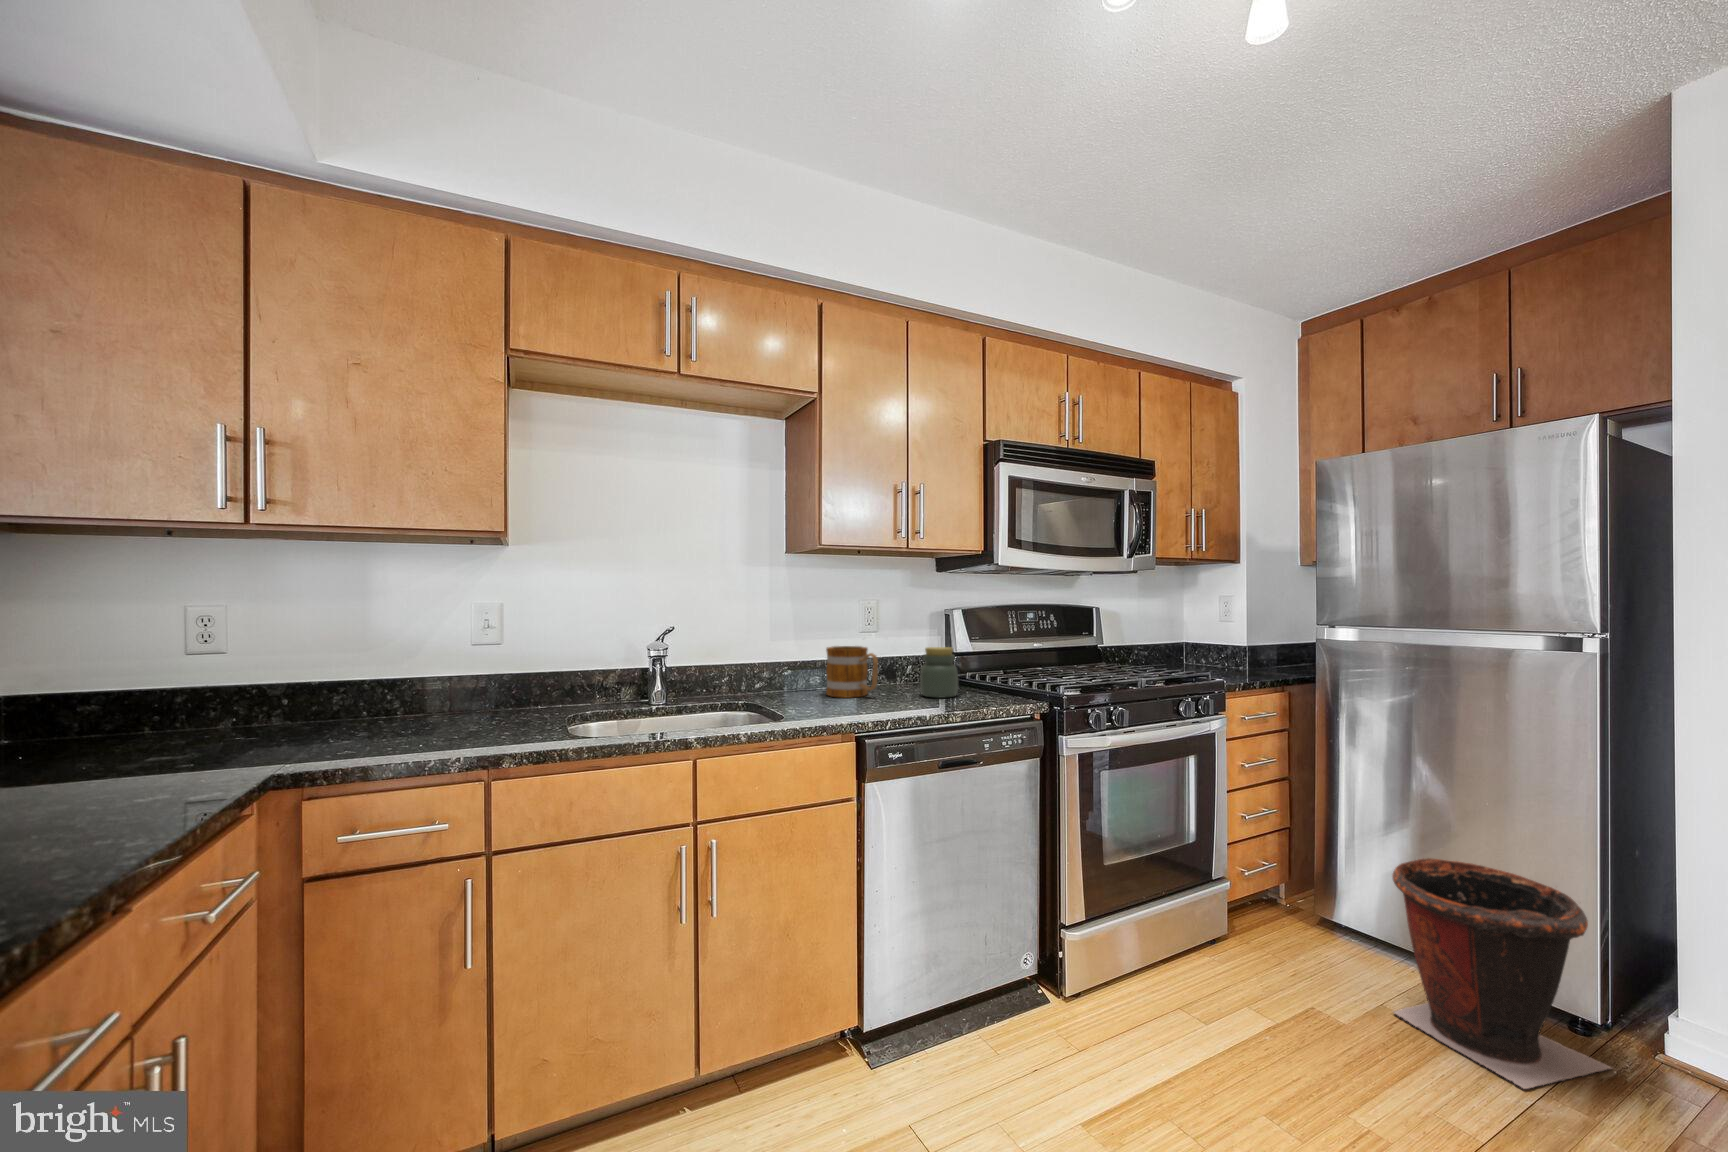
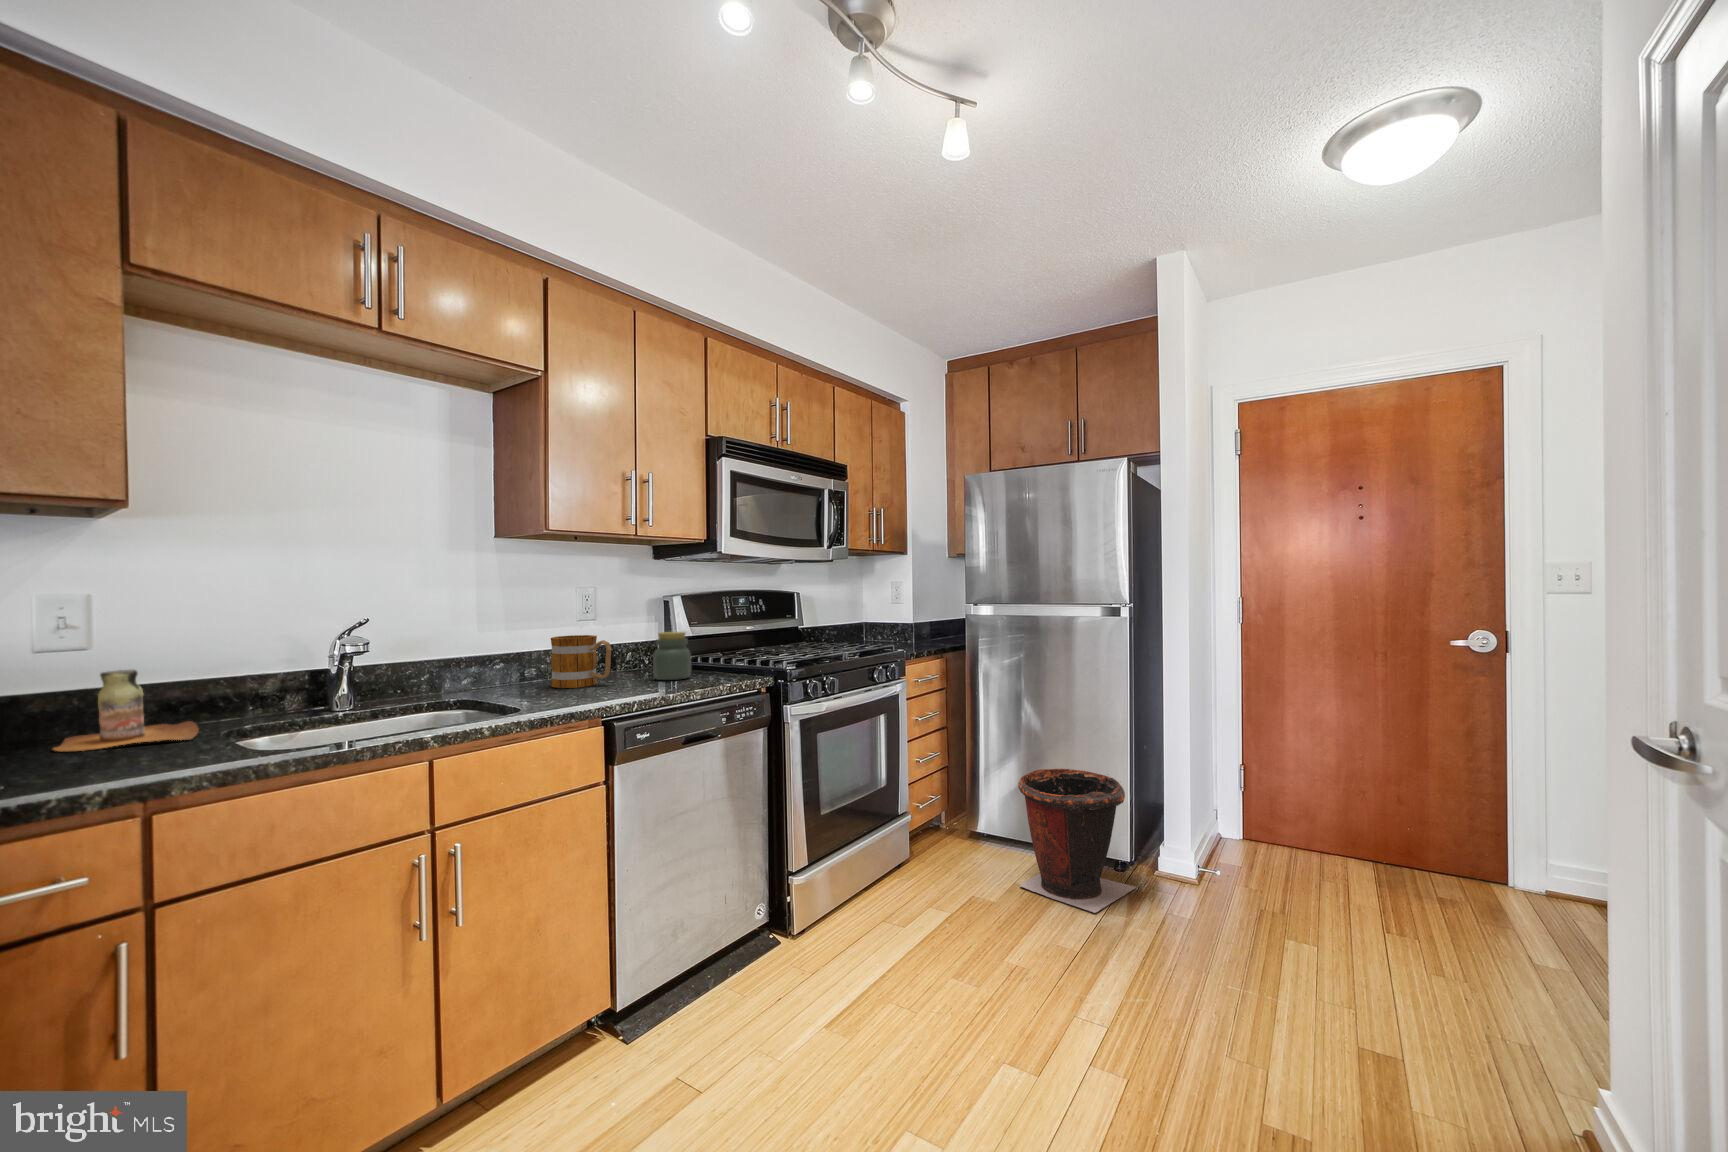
bottle: none [466,660,556,721] -> present [52,670,199,751]

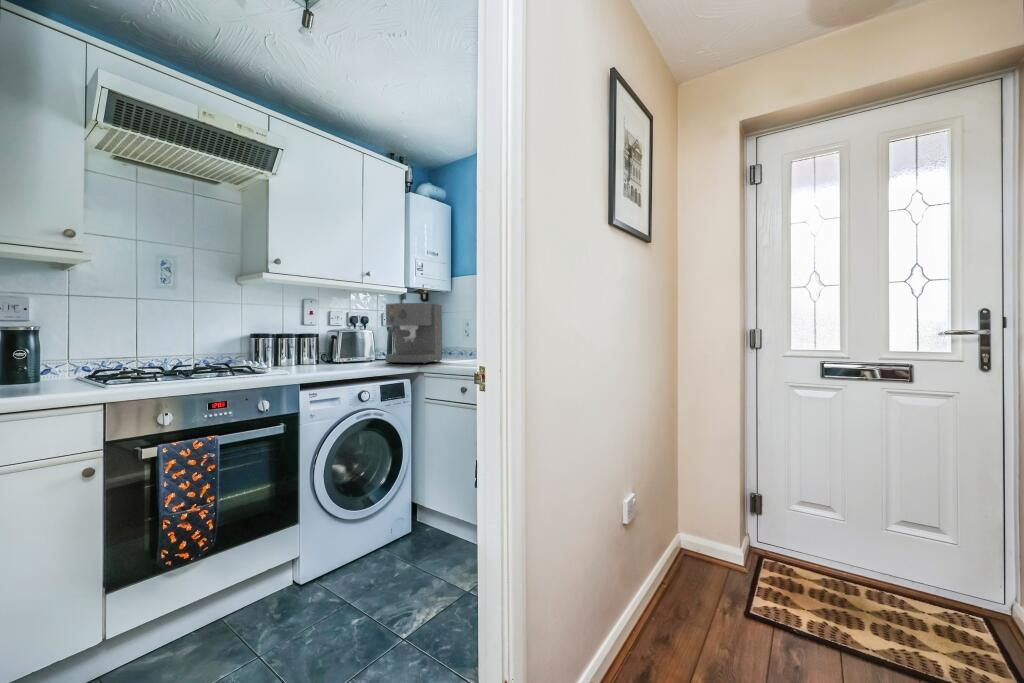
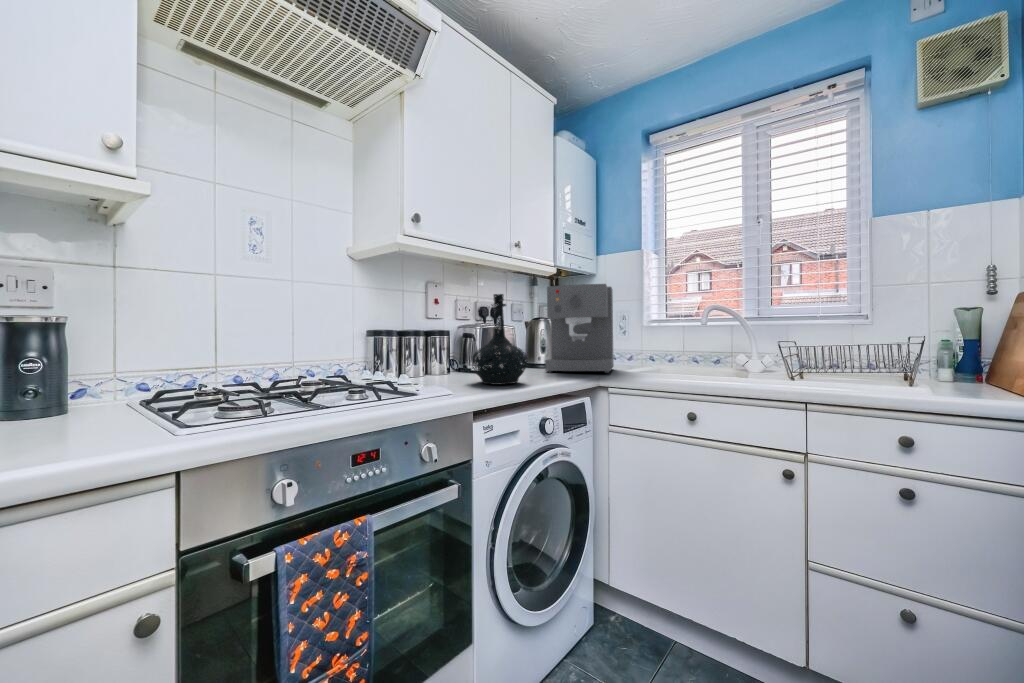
bottle: none [314,311,352,369] -> present [472,294,527,385]

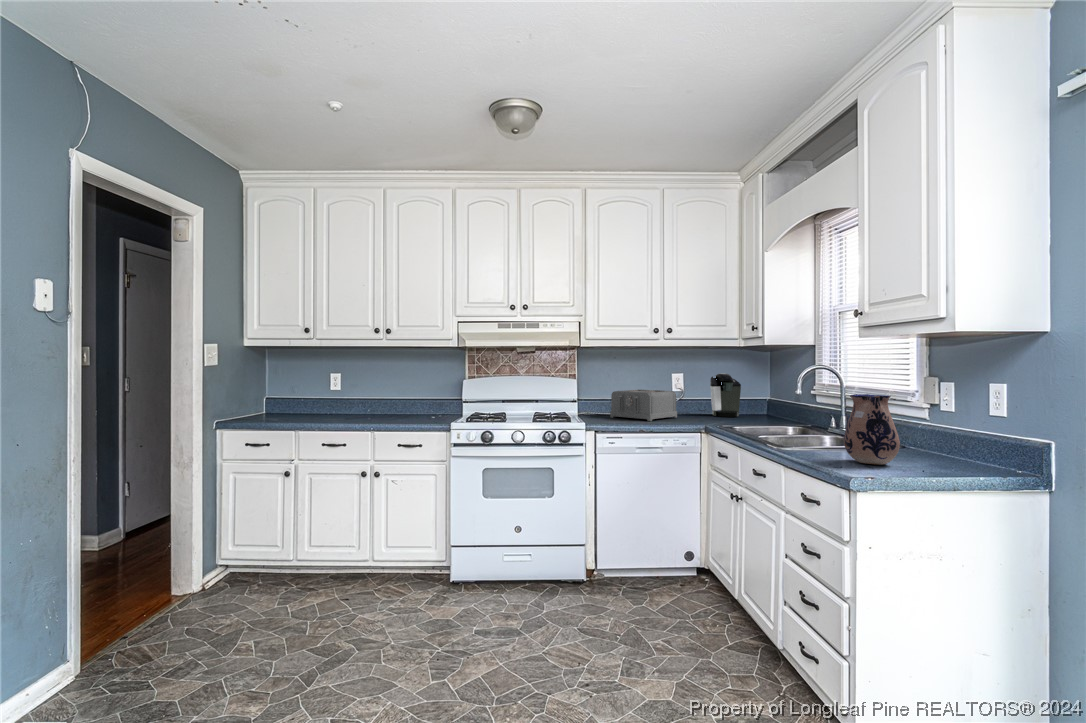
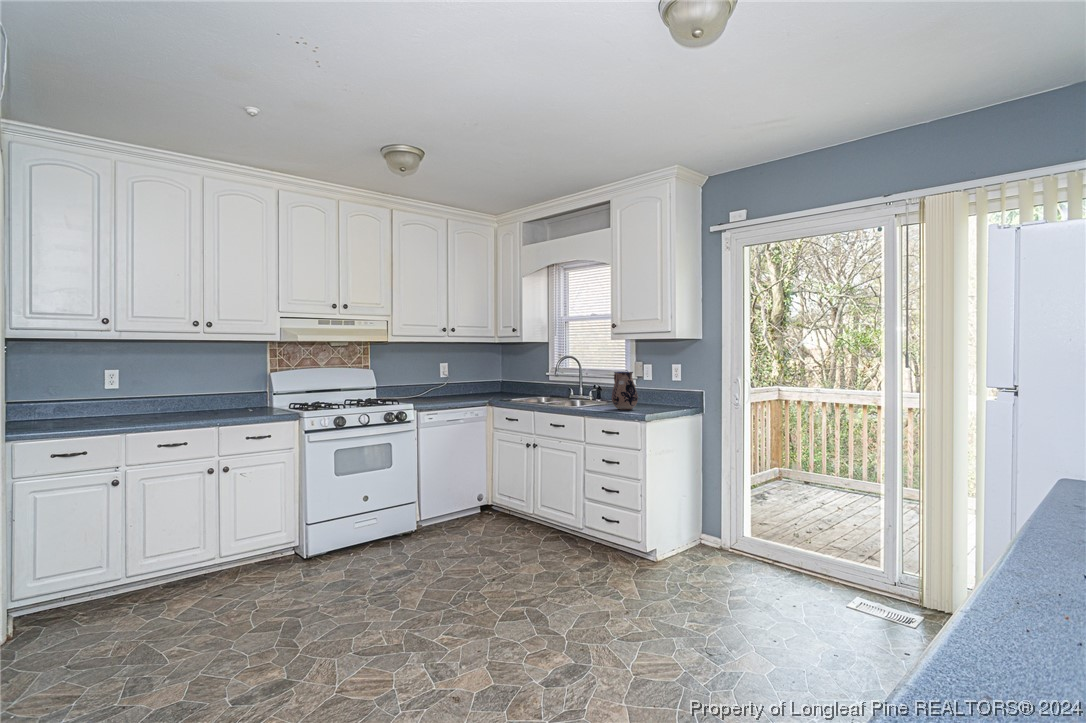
coffee maker: present [701,373,741,417] -> none [450,363,489,396]
toaster: present [610,390,677,421] -> none [407,377,454,401]

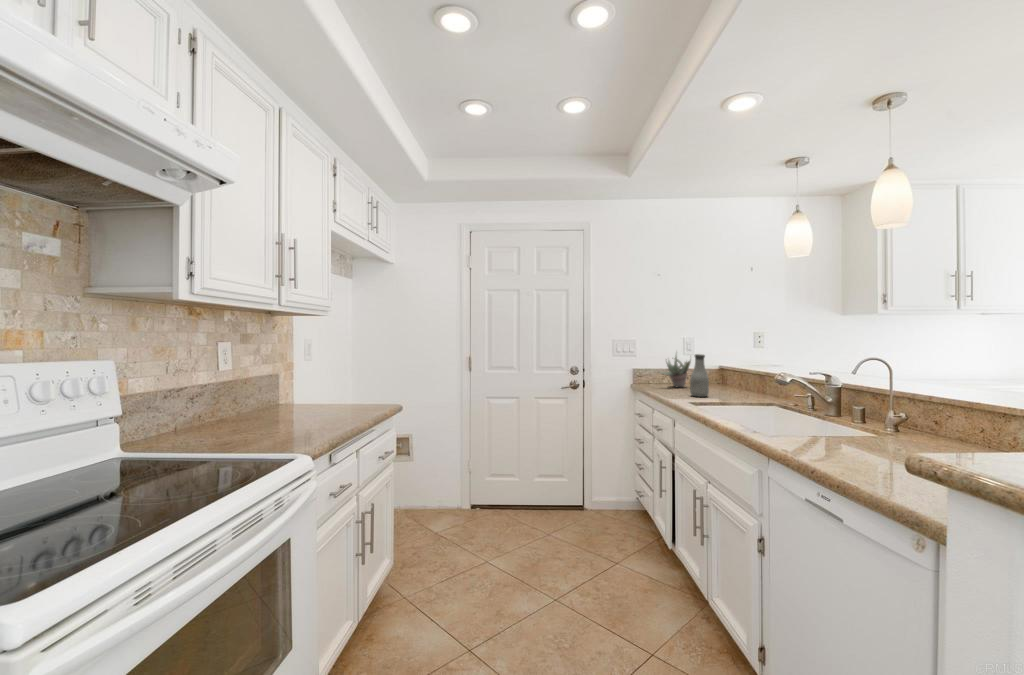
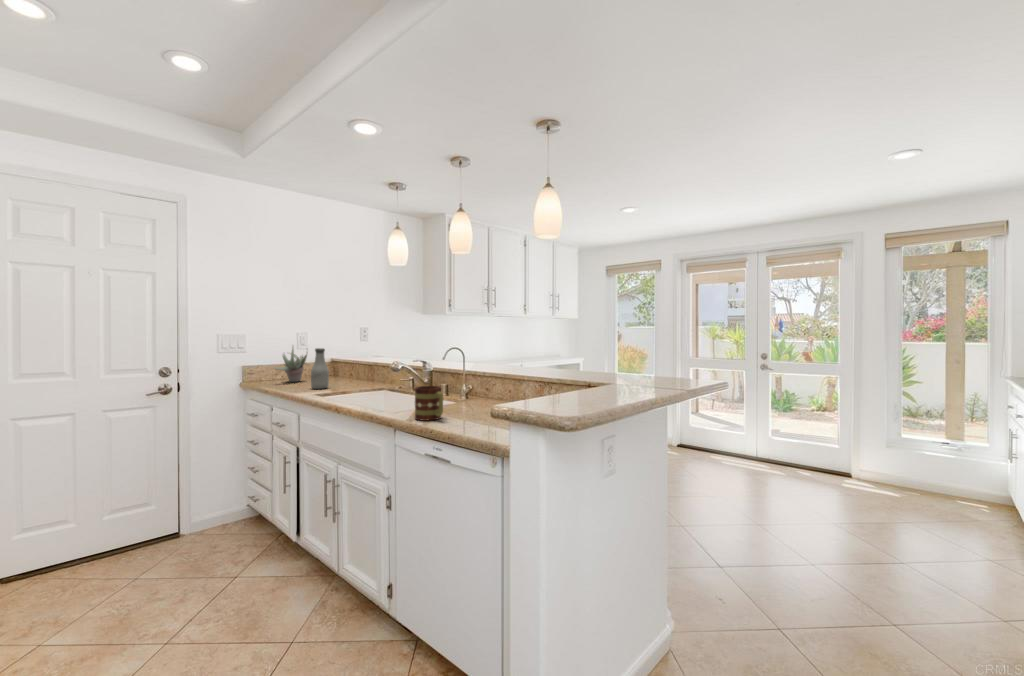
mug: none [795,406,839,455] -> present [415,386,443,421]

[TASK DIRECTIONS] Each record above should be copied character for character, with pictures dropped.

[ANSWER]
bottle: none [466,660,556,721] -> present [52,670,199,751]

bottle: none [314,311,352,369] -> present [472,294,527,385]

coffee maker: present [701,373,741,417] -> none [450,363,489,396]
toaster: present [610,390,677,421] -> none [407,377,454,401]

mug: none [795,406,839,455] -> present [415,386,443,421]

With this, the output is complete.